◆ **Assigned task**
Print every line from the start of the data, and when you reach the line with "藻類保存株の付加価値整備、", include it and stop. Pictures are not part of the copy.

== Segment start ==

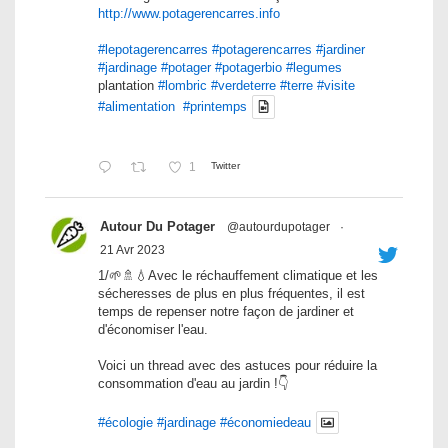
http://www.potagerencarres.info
#lepotagerencarres
#potagerencarres
#jardiner
#jardinage
#potager
#potagerbio
#legumes
plantation
#lombric
#verdeterre
#terre
#visite
#alimentation
#printemps
1
Twitter
Autour Du Potager
@autourdupotager
·
21 Avr 2023
1/🌱🚿💧Avec le réchauffement climatique et les
sécheresses de plus en plus fréquentes, il est
temps de repenser notre façon de jardiner et
d'économiser l'eau.
Voici un thread avec des astuces pour réduire la
consommation d'eau au jardin !👇
#écologie
#jardinage
#économiedeau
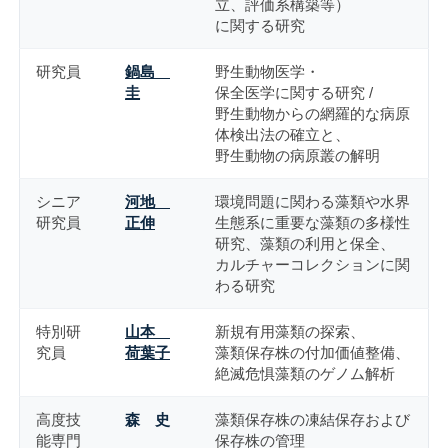
立、評価系構築等）
に関する研究
研究員
鍋島
野生動物医学・
圭
保全医学に関する研究 /
野生動物からの網羅的な病原
体検出法の確立と、
野生動物の病原叢の解明
シニア
河地
環境問題に関わる藻類や水界
研究員
正伸
生態系に重要な藻類の多様性
研究、藻類の利用と保全、
カルチャーコレクションに関
わる研究
特別研
山本
新規有用藻類の探索、
究員
荷葉子
藻類保存株の付加価値整備、
絶滅危惧藻類のゲノム解析
高度技
森 史
藻類保存株の凍結保存および
能専門
保存株の管理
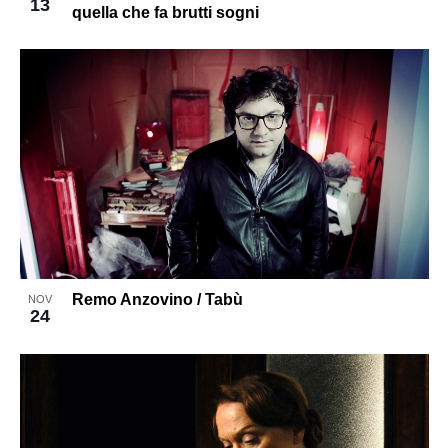
13
quella che fa brutti sogni
Remo Anzovino / Tabù
NOV
24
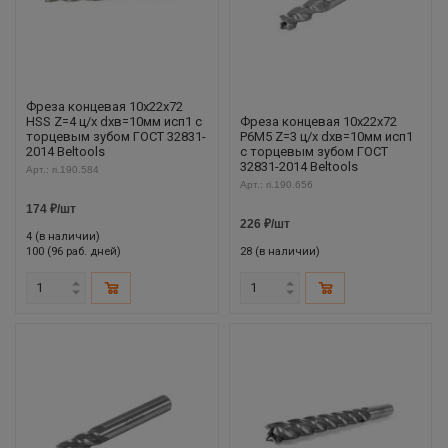
Фреза концевая 10х22х72
HSS Z=4 ц/х dхв=10мм исп1 с
Фреза концевая 10х22х72
торцевым зубом ГОСТ 32831-
Р6М5 Z=3 ц/х dхв=10мм исп1
2014 Beltools
с торцевым зубом ГОСТ
32831-2014 Beltools
Арт.: ri.190.584
Арт.: ri.190.656
174
₽
/шт
226
₽
/шт
4 (в наличии)
100 (96 раб. дней)
28 (в наличии)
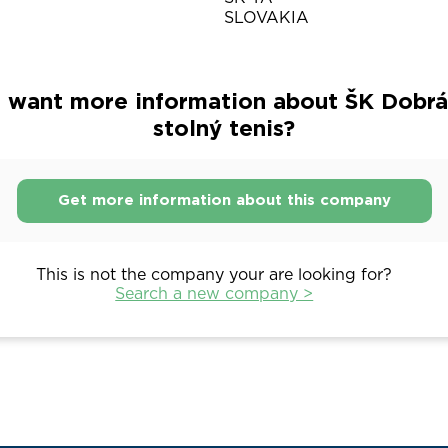
SLOVAKIA
 want more information about ŠK Dobrá
stolný tenis?
Get more information about this company
This is not the company your are looking for?
Search a new company >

== Segment end ==

◆ **Exercise result**
http://www.potagerencarres.info
#lepotagerencarres
#potagerencarres
#jardiner
#jardinage
#potager
#potagerbio
#legumes
plantation
#lombric
#verdeterre
#terre
#visite
#alimentation
#printemps
1
Twitter
Autour Du Potager
@autourdupotager
·
21 Avr 2023
1/🌱🚿💧Avec le réchauffement climatique et les
sécheresses de plus en plus fréquentes, il est
temps de repenser notre façon de jardiner et
d'économiser l'eau.
Voici un thread avec des astuces pour réduire la
consommation d'eau au jardin !👇
#écologie
#jardinage
#économiedeau
立、評価系構築等）
に関する研究
研究員
鍋島
野生動物医学・
圭
保全医学に関する研究 /
野生動物からの網羅的な病原
体検出法の確立と、
野生動物の病原叢の解明
シニア
河地
環境問題に関わる藻類や水界
研究員
正伸
生態系に重要な藻類の多様性
研究、藻類の利用と保全、
カルチャーコレクションに関
わる研究
特別研
山本
新規有用藻類の探索、
究員
荷葉子
藻類保存株の付加価値整備、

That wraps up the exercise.